Edit: I think I managed to discover a couple of things by looking at the postgresql documentation. Postgresql decided to perform a seq scan on some table, for example, bids and items, because it predicted that it should retrieve each row in the table (compare the number of lines in the bracket before the actual time and the number of lines in the actual time part). Sequential scans best retrieve all rows. Nothing can be done in this part.
I created an additional index for categories(name) , and the result below is what I have. This has somehow improved, but now the hash join is replaced by a nested loop. Any clue in why?

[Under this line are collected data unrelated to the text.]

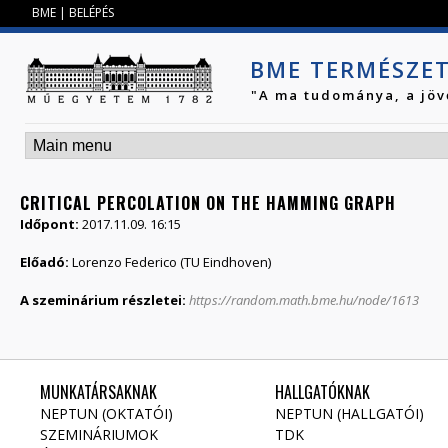
Jump to navigation
BME
|
BELÉPÉS
BME TERMÉSZE
"A ma tudománya, a jöv
CRITICAL PERCOLATION ON THE HAMMING GRAPH
Időpont:
2017.11.09. 16:15
Előadó:
Lorenzo Federico (TU Eindhoven)
A szeminárium részletei:
https://random.math.bme.hu/node/1613
MUNKATÁRSAKNAK
HALLGATÓKNAK
NEPTUN (OKTATÓI)
NEPTUN (HALLGATÓI)
SZEMINÁRIUMOK
TDK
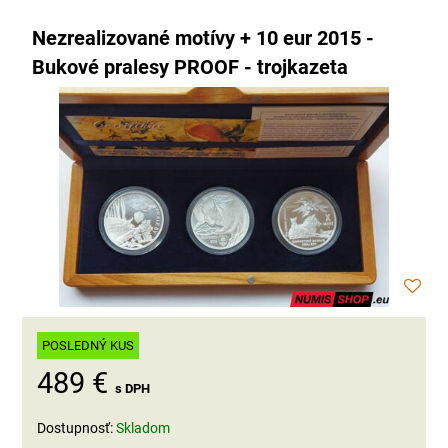
Nezrealizované motívy + 10 eur 2015 -
Bukové pralesy PROOF - trojkazeta
POSLEDNÝ KUS
489 €
s DPH
Dostupnosť:
Skladom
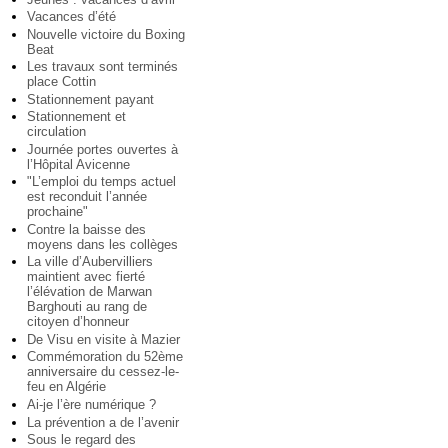
Vacances d’été
Nouvelle victoire du Boxing
Beat
Les travaux sont terminés
place Cottin
Stationnement payant
Stationnement et
circulation
Journée portes ouvertes à
l’Hôpital Avicenne
"L’emploi du temps actuel
est reconduit l’année
prochaine"
Contre la baisse des
moyens dans les collèges
La ville d’Aubervilliers
maintient avec fierté
l’élévation de Marwan
Barghouti au rang de
citoyen d’honneur
De Visu en visite à Mazier
Commémoration du 52ème
anniversaire du cessez-le-
feu en Algérie
Ai-je l’ère numérique ?
La prévention a de l’avenir
Sous le regard des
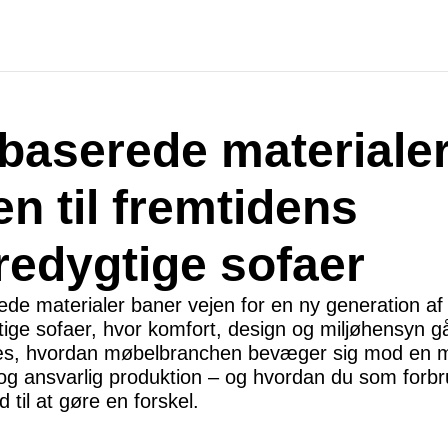
baserede materialer
en til fremtidens
edygtige sofaer
ede materialer baner vejen for en ny generation af
ige sofaer, hvor komfort, design og miljøhensyn gå
s, hvordan møbelbranchen bevæger sig mod en 
 og ansvarlig produktion – og hvordan du som forb
til at gøre en forskel.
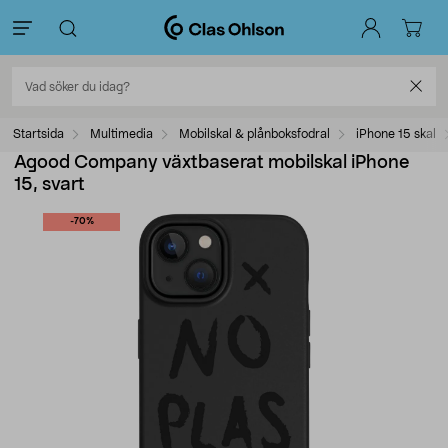
Startsida
Multimedia
Mobilskal & plånboksfodral
iPhone 15 skal
Agood Company växtbaserat mobilskal iPhone
15, svart
-70%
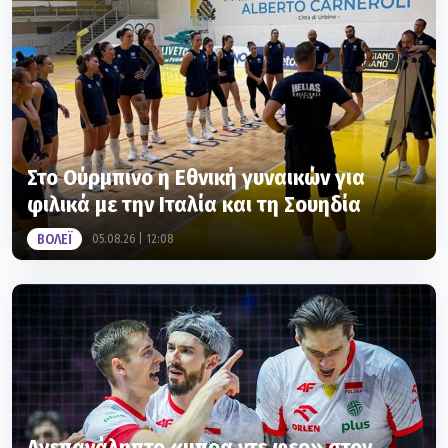
Στο Ούρμπινο η Εθνική γυναικών για
φιλικά με την Ιταλία και τη Σουηδία
ΒΟΛΕΪ
05.08.26 | 12:08
Ανεπανάληπτο «μπρα ντε φερ» στον
τελικό του VNL και κορυφή με μυθική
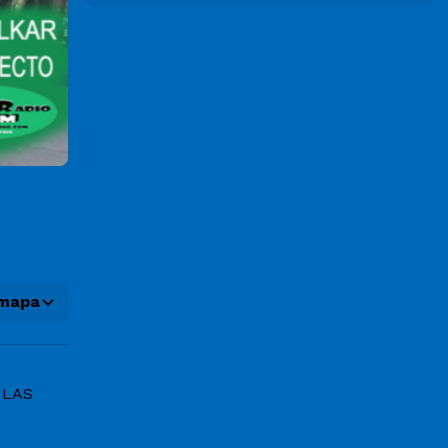
 mapa
 LAS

GroupAggregate (cost=0.00..119552.02 rows=20 width=23) (actual time=617.330..7725.314 rows=20 loops=1) Buffers: shared hit=178582 read=37473 written=14, temp read=2435 written=436 -> Nested Loop (cost=0.00..115051.55 rows=600036 width=23) (actual time=0.120..6186.496 rows=600036 loops=1) Buffers: shared hit=178582 read=37473 written=14, temp read=2109 written=110 -> Nested Loop (cost=0.00..26891.55 rows=50000 width=19) (actual time=0.066..2827.955 rows=50000 loops=1) Join Filter: (c.id = i.category) Rows Removed by Join Filter: 950000 Buffers: shared hit=2 read=7334 written=1, temp read=2109 written=110 -> Index Scan using categories_name_idx on categories c (cost=0.00..12.55 rows=20 width=19) (actual time=0.039..0.146 rows=20 loops=1) Buffers: shared hit=1 read=1 -> Materialize (cost=0.00..8280.00 rows=50000 width=8) (actual time=0.014..76.908 rows=50000 loops=20) Buffers: shared hit=1 read=7333 written=1, temp read=2109 written=110 -> Seq Scan on items i (cost=0.00..7834.00 rows=50000 width=8) (actual time=0.007..170.464 rows=50000 loops=1) Buffers: shared hit=1 read=7333 written=1 -> Index Scan using bid_itemid_idx on bids b (cost=0.00..1.60 rows=16 width=8) (actual time=0.016..0.036 rows=12 loops=50000) Index Cond: (item_id = i.id) Buffers: shared hit=178580 read=30139 written=13 Total runtime: 7726.392 ms
Check out the plan here if it's better.
I managed to reduce it to 114062.92 by creating an index for the category (id) and items(category) . Postgresql used both indexes to achieve a value of 140,062.92. However, now postgresql is playing with me without using an index! why is it so buggy?